#### YOUR GOAL:
Write out every line below that includes the word "https".

----- RAW DATA -----

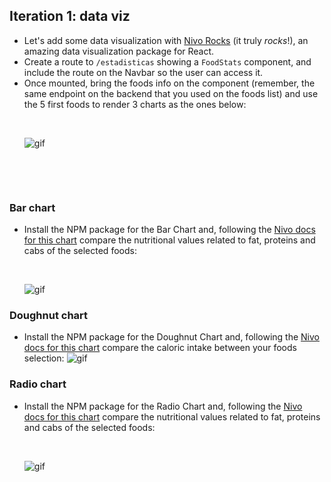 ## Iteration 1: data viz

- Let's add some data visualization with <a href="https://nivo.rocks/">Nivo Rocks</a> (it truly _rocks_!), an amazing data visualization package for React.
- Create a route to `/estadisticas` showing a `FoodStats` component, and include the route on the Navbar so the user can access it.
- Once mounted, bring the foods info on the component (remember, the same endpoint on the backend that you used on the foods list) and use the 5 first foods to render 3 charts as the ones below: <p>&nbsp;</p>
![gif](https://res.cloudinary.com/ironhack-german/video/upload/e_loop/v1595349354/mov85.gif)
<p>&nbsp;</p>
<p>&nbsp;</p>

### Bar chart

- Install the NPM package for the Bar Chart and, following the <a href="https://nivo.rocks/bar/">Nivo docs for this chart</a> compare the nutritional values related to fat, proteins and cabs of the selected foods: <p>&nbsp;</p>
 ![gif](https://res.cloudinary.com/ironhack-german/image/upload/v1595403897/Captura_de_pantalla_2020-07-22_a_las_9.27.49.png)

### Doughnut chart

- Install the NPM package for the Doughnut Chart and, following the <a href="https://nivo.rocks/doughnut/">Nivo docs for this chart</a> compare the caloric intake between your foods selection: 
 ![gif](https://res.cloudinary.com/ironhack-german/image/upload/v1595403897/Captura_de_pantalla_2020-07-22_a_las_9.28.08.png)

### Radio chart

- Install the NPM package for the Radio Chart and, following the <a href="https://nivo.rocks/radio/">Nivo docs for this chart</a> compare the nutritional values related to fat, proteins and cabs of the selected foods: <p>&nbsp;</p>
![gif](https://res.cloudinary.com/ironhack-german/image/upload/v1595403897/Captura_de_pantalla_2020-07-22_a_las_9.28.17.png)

-----

#### SOLUTION FOR THIS EXERCISE:
- Let's add some data visualization with <a href="https://nivo.rocks/">Nivo Rocks</a> (it truly _rocks_!), an amazing data visualization package for React.
![gif](https://res.cloudinary.com/ironhack-german/video/upload/e_loop/v1595349354/mov85.gif)
- Install the NPM package for the Bar Chart and, following the <a href="https://nivo.rocks/bar/">Nivo docs for this chart</a> compare the nutritional values related to fat, proteins and cabs of the selected foods: <p>&nbsp;</p>
 ![gif](https://res.cloudinary.com/ironhack-german/image/upload/v1595403897/Captura_de_pantalla_2020-07-22_a_las_9.27.49.png)
- Install the NPM package for the Doughnut Chart and, following the <a href="https://nivo.rocks/doughnut/">Nivo docs for this chart</a> compare the caloric intake between your foods selection: 
 ![gif](https://res.cloudinary.com/ironhack-german/image/upload/v1595403897/Captura_de_pantalla_2020-07-22_a_las_9.28.08.png)
- Install the NPM package for the Radio Chart and, following the <a href="https://nivo.rocks/radio/">Nivo docs for this chart</a> compare the nutritional values related to fat, proteins and cabs of the selected foods: <p>&nbsp;</p>
![gif](https://res.cloudinary.com/ironhack-german/image/upload/v1595403897/Captura_de_pantalla_2020-07-22_a_las_9.28.17.png)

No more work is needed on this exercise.